I already have considered it. I didn’t vote for Trump in the first place, and neither did a majority of my fellow citizens. Maybe what our country needs is not smarter citizens — we have enough now — but a better system of electing presidents, such as the National Popular Vote (NPR) initiative now making its way through state legislatures, under which states controlling a majority of electoral votes would mutually agree to cast all of those votes for the winner of the nationwide popular vote. It does not require a Constitutional amendment.

Trump, I repeat, was not elected by a majority of America’s voters. He obviously was not elected by our best voters. The question is how long we’ll continue to support a system that allows a minority of our worst citizens to elect a demagogue appealing to their basest instincts. That’s exactly how Germany fell under the sway of a Hitler; the Nazi Party was never supported by much more than a third of the German population. For all of Anonymous’s concerns about democracy in its most direct forms, it is not the majority of Americans we have to worry about.


2 Comments Add Yours ↓

  1. Mark Adams #
    1

    Anonymous is apparently looking for a political unicorn. (Mike Pence?) There was a President named Ronald Reagan who did not achieve American political Saint Hood until his reelection. And much of what Anonymous is saying about Trump was said about Reagan, particularly at around this point in his first term.

    Increasing the number of Representatives in the house would go a long way to correcting the perceived power of small, and conservative states. It would also follow the constitution, and was of importance to the founders thinking that the house should grow as population grows.

    Other than just being unconstitutional at each states constitution the NPR could give Trump 100% of the electoral college votes if it were implemented for the 2020 election, since it is generally Democratic states have adopted it, and Trump is likely to win an out right majority of the popular vote in 2020.

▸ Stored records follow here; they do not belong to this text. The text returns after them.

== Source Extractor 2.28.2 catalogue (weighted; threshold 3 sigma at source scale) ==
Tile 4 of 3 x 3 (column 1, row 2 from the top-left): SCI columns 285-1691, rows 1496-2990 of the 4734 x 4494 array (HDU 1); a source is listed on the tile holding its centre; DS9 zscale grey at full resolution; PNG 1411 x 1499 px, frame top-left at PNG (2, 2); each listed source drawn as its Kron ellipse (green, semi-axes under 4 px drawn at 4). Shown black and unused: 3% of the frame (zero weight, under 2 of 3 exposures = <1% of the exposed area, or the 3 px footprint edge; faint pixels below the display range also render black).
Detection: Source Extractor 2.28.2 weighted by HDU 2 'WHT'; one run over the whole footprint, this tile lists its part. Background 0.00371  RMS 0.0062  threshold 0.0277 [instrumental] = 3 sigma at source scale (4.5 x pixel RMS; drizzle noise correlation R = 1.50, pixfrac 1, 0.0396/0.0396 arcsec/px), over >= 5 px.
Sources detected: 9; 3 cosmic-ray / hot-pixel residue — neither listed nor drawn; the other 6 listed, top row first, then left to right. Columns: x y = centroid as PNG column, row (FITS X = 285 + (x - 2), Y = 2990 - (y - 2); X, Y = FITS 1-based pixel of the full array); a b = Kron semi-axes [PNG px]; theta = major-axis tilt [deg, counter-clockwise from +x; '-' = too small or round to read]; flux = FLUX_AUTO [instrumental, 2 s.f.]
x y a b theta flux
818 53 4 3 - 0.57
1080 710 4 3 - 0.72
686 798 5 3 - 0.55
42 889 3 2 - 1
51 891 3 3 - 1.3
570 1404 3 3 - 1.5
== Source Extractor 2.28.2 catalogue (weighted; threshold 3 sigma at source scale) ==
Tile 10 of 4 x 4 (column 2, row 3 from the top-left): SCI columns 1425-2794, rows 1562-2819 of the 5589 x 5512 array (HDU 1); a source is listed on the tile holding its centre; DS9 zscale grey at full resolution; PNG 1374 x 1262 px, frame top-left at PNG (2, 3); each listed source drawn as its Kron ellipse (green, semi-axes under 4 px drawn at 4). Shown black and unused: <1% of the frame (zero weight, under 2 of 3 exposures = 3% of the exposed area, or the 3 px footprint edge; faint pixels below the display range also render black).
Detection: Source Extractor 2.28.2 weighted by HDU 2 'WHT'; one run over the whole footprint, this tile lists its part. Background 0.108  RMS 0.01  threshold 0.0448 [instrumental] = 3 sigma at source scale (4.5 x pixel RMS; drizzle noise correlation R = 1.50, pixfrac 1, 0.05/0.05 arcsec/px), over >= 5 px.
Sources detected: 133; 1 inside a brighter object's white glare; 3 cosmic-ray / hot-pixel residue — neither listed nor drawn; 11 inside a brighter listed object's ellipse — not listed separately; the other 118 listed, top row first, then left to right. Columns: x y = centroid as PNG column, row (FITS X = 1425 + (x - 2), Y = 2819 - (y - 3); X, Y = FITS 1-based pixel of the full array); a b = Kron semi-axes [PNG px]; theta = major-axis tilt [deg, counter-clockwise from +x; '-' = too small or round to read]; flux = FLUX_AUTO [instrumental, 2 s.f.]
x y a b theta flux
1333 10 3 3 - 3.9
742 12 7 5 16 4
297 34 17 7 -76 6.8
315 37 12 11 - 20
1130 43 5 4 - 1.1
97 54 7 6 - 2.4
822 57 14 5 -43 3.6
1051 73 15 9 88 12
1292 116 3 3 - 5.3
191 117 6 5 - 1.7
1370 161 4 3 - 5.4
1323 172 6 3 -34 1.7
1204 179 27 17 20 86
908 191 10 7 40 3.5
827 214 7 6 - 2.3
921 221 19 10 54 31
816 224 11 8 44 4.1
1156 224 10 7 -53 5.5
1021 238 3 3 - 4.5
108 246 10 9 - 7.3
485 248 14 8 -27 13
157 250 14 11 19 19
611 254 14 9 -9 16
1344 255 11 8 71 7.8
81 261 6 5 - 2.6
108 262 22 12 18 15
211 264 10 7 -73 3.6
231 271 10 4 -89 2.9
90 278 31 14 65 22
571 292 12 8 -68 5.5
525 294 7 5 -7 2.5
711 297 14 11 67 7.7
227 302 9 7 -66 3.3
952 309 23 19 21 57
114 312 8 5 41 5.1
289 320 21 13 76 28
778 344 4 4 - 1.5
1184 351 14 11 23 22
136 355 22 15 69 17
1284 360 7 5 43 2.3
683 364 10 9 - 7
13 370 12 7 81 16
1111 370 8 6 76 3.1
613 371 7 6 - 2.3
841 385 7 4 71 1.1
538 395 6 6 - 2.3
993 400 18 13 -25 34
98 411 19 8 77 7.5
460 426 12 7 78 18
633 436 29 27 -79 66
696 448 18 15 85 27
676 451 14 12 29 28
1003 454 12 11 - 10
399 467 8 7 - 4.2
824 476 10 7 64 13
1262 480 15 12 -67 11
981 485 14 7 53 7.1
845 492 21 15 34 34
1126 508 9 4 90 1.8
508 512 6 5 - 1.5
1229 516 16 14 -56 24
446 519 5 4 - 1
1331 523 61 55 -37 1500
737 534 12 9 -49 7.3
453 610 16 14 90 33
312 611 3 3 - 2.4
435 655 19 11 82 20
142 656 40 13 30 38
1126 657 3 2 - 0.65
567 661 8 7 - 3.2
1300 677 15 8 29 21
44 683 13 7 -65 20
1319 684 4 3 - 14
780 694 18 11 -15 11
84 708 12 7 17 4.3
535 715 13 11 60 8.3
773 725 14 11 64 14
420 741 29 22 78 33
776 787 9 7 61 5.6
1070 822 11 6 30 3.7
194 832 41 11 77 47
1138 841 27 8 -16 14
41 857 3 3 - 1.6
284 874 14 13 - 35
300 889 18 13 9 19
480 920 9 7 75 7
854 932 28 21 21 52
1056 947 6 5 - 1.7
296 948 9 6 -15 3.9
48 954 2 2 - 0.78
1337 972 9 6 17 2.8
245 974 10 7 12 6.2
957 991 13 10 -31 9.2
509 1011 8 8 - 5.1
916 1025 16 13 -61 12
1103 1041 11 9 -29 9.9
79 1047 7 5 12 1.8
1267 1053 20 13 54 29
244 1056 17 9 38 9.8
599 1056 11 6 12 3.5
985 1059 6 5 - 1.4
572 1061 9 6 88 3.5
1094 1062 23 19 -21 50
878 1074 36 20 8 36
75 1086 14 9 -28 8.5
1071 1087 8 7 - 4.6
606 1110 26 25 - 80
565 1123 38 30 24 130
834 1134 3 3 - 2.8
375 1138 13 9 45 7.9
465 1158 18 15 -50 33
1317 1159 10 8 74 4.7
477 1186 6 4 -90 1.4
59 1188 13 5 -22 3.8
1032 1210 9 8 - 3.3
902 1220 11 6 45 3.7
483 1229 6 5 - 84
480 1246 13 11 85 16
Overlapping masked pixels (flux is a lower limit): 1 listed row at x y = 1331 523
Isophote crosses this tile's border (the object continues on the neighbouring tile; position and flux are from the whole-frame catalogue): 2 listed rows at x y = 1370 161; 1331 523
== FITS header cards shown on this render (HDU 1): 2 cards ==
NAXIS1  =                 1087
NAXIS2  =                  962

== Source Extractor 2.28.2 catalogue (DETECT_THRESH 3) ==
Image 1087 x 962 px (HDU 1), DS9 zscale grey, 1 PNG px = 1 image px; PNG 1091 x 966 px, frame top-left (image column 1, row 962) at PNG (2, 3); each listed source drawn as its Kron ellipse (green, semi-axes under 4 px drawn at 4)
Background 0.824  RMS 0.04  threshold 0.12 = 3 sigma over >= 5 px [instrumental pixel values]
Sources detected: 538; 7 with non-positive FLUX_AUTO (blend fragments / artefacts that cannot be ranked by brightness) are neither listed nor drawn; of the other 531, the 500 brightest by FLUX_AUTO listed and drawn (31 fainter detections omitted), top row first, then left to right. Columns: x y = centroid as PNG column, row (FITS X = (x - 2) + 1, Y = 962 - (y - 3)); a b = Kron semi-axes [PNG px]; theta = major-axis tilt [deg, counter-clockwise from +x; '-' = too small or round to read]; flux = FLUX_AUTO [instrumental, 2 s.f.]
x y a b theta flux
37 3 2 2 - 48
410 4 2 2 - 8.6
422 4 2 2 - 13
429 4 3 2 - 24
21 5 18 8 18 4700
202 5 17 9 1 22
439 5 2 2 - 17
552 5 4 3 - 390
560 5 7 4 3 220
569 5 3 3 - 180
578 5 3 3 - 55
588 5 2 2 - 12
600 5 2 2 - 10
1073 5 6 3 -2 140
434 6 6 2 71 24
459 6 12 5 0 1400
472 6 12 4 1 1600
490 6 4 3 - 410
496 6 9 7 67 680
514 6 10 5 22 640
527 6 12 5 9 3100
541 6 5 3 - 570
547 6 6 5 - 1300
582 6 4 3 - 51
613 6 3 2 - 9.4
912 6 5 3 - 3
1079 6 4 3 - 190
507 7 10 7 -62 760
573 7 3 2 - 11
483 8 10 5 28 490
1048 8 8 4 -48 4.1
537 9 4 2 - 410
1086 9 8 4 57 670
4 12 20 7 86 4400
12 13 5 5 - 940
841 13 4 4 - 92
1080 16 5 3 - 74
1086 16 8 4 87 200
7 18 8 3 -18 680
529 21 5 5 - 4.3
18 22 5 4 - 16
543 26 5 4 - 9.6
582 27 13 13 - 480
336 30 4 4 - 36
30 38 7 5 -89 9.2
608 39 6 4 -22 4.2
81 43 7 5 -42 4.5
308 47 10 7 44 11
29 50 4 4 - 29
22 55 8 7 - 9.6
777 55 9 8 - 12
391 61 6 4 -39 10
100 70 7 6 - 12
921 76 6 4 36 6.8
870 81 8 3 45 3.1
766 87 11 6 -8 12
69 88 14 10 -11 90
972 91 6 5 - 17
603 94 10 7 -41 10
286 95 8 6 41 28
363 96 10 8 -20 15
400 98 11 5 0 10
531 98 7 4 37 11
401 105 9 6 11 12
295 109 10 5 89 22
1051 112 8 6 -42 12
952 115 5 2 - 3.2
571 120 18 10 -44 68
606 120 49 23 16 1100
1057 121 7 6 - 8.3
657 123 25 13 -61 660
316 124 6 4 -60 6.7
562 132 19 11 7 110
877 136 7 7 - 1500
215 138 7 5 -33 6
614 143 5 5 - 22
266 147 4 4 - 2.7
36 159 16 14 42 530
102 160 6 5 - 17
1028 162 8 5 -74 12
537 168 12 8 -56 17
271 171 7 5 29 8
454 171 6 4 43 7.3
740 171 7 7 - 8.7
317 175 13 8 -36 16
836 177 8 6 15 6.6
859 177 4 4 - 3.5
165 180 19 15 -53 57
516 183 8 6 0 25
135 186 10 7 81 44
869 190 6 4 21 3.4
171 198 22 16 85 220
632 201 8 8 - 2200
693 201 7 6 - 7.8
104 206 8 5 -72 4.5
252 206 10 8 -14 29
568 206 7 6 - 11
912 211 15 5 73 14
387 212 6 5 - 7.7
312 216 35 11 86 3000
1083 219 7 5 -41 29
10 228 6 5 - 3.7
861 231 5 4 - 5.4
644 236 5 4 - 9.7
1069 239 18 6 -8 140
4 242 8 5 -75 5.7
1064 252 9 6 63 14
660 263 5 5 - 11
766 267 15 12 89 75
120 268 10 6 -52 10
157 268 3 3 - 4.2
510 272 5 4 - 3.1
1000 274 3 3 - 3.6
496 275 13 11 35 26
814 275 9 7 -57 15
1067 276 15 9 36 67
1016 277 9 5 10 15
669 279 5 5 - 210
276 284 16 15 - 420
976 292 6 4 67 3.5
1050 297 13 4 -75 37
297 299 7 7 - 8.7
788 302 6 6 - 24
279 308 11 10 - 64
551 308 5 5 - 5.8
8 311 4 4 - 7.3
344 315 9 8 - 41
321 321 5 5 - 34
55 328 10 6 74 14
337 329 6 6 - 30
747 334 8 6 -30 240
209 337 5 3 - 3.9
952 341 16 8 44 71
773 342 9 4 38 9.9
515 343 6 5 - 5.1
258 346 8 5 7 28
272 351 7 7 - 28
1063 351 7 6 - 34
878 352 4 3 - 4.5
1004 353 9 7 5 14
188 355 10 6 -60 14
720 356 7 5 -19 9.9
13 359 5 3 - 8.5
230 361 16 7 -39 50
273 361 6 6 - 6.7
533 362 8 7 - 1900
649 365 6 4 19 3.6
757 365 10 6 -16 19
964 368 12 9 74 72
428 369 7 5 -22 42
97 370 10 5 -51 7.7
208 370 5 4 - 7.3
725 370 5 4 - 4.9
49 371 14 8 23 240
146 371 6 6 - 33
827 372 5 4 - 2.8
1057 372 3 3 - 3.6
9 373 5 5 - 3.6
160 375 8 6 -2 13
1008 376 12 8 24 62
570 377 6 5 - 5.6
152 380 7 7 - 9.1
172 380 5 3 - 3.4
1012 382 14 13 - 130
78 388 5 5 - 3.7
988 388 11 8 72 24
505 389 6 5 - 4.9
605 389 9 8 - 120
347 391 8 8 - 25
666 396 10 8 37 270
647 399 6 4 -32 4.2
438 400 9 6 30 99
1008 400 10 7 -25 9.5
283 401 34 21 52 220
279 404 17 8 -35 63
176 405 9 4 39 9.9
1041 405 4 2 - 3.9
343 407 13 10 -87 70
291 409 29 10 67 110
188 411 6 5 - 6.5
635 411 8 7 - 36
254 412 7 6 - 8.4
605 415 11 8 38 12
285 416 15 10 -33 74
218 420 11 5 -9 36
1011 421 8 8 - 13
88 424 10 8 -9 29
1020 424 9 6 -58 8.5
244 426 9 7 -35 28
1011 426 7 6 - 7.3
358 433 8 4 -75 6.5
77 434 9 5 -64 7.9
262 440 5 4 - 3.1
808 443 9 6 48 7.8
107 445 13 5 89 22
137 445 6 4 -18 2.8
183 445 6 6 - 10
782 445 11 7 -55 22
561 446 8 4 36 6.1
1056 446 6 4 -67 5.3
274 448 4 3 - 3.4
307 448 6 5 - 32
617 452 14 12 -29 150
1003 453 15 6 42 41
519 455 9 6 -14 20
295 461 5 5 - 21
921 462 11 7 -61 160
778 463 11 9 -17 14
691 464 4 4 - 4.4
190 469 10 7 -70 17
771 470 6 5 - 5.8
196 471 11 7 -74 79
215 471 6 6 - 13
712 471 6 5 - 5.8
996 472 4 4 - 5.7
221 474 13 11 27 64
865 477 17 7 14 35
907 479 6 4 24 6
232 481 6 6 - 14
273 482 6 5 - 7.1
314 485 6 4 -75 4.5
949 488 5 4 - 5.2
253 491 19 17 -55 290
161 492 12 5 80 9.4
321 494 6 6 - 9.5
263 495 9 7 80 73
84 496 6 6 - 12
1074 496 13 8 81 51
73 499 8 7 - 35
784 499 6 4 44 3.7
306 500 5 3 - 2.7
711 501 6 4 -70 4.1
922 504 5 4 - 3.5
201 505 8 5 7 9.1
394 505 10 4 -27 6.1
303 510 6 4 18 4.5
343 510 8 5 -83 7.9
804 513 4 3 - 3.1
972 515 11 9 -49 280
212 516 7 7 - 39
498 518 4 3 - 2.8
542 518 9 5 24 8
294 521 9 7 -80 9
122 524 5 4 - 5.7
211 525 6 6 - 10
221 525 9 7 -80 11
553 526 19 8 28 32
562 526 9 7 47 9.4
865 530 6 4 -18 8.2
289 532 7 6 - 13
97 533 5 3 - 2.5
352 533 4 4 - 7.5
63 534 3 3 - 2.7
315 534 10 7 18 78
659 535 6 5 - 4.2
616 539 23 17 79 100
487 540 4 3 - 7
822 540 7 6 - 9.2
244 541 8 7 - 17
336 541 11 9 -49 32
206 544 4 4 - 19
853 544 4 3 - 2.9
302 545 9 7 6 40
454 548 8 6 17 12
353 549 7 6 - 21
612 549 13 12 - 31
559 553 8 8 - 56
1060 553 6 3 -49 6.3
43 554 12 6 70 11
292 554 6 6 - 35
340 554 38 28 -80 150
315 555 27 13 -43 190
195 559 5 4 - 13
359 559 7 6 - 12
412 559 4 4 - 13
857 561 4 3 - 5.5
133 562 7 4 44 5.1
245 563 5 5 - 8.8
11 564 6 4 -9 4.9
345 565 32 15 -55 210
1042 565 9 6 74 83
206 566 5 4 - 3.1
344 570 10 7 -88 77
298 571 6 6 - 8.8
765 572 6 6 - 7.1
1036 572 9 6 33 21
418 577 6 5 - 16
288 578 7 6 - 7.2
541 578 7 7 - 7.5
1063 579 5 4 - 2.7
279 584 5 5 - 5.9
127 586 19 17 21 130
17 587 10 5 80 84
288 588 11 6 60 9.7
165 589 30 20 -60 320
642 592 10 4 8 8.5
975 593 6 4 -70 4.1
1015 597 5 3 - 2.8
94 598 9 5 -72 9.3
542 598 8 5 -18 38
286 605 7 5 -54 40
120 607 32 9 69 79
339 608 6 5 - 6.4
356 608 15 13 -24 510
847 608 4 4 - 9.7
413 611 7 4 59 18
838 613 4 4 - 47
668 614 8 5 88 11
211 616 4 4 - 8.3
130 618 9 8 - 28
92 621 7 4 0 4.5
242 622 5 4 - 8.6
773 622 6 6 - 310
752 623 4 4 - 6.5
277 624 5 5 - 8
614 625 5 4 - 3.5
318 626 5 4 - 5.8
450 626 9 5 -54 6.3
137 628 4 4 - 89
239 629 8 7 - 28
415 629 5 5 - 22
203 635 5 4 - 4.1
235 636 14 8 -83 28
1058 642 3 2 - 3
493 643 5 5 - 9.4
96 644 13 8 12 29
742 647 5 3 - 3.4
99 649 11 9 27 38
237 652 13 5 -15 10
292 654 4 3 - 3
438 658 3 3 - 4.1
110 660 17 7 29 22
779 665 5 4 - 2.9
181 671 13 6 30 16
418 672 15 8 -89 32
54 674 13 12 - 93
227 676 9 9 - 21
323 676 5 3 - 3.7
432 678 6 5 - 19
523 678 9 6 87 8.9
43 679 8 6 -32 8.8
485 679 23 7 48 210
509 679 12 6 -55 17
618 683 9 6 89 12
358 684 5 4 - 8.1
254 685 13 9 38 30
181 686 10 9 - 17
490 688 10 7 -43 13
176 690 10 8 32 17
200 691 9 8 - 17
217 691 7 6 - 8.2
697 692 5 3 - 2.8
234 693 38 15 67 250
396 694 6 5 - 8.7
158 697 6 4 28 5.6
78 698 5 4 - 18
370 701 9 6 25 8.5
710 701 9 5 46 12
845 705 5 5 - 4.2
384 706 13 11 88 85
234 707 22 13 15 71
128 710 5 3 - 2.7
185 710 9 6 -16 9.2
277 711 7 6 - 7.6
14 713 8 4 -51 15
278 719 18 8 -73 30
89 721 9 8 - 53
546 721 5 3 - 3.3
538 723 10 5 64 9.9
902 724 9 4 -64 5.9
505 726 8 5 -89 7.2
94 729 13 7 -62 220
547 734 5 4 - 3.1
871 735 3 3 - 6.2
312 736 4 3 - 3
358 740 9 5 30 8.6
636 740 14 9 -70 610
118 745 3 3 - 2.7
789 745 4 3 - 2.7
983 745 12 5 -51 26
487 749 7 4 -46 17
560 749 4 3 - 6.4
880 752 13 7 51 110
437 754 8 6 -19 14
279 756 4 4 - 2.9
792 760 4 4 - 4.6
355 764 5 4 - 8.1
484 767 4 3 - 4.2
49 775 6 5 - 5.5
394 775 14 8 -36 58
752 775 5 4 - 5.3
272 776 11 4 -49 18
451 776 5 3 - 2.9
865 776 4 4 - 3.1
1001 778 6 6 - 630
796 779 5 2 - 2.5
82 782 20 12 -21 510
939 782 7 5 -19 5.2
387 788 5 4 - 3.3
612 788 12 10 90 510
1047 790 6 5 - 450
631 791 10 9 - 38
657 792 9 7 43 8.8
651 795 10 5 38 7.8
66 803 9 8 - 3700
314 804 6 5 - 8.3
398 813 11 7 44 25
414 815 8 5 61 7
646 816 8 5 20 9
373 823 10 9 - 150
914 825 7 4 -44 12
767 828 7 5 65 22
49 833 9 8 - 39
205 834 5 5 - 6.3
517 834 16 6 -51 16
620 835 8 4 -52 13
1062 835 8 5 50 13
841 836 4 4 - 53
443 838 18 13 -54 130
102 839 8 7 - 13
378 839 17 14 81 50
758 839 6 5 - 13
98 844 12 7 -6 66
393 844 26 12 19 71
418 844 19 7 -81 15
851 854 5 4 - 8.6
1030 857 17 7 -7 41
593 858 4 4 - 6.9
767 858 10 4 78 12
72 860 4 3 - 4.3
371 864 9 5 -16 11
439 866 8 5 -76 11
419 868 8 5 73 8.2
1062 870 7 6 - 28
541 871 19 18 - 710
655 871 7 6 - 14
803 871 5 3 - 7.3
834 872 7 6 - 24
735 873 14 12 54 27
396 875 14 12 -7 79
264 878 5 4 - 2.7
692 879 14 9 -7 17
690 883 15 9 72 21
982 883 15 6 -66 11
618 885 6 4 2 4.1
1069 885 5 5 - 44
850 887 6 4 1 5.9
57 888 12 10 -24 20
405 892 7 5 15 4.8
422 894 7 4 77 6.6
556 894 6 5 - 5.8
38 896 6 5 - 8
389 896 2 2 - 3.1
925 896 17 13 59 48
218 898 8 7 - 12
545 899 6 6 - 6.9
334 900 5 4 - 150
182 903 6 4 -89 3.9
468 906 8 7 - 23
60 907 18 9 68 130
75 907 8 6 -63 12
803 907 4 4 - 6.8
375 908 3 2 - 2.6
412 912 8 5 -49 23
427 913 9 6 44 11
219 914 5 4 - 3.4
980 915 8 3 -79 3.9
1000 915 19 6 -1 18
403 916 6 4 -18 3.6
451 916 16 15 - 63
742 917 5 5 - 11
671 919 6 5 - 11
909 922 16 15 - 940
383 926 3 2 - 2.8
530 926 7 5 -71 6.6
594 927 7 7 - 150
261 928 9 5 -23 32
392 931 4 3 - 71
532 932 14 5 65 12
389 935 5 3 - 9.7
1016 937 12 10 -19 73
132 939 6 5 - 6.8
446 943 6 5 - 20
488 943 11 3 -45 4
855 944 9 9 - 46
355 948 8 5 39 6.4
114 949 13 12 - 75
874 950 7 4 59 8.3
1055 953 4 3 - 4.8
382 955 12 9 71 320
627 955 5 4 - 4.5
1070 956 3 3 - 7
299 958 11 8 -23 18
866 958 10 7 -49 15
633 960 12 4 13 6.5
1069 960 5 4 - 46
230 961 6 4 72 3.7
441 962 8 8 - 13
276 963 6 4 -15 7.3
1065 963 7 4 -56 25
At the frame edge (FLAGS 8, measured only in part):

    As far as war and peace I think many Americans recognized that Hilliary Clinton was more likely to take America to war than Trump.

    Since no President has ever been impeached and removed from office we really do not know whether misconduct arises to an impeachable offense or what crimes are. Andrew Johnson clearly broke a Federal aw, as did Clinton yet both were not removed from office. Perhaps the President is above the law. Though judges clearly run the risk of removal by the Senate if impeached by the House.

    The Bolsheviks as well as Hitler show us how a demogauge comes to power, through a political crises in whole or in part created by those in power, Nancy Pelosi seizing the Presidency would more than qualify.

  2. Roger Rabbit #
    2

    Your insinuation that the intent behind the impeachment proceedings against Trump is “Pelosi seizing the Presidency” is absurd on its face, because if Trump is removed from office Vice President Pence, not Speaker Pelosi, will become president. I’m surprised you don’t know this. If you watched the hearings, you would know why impeachment proceedings have been instituted against Trump. Not for partisan reasons, or to overturn the 2016 election, but because Trump solicited a foreign government’s assistance in smearing a political opponent to gain an advantage in the 2020 election. That kind of presidential misconduct strikes at the very heart of our democracy, which depends on free and fair elections, and is one of the specific scenarios the Founding Fathers had in mind when they wrote impeachment into the Constitution.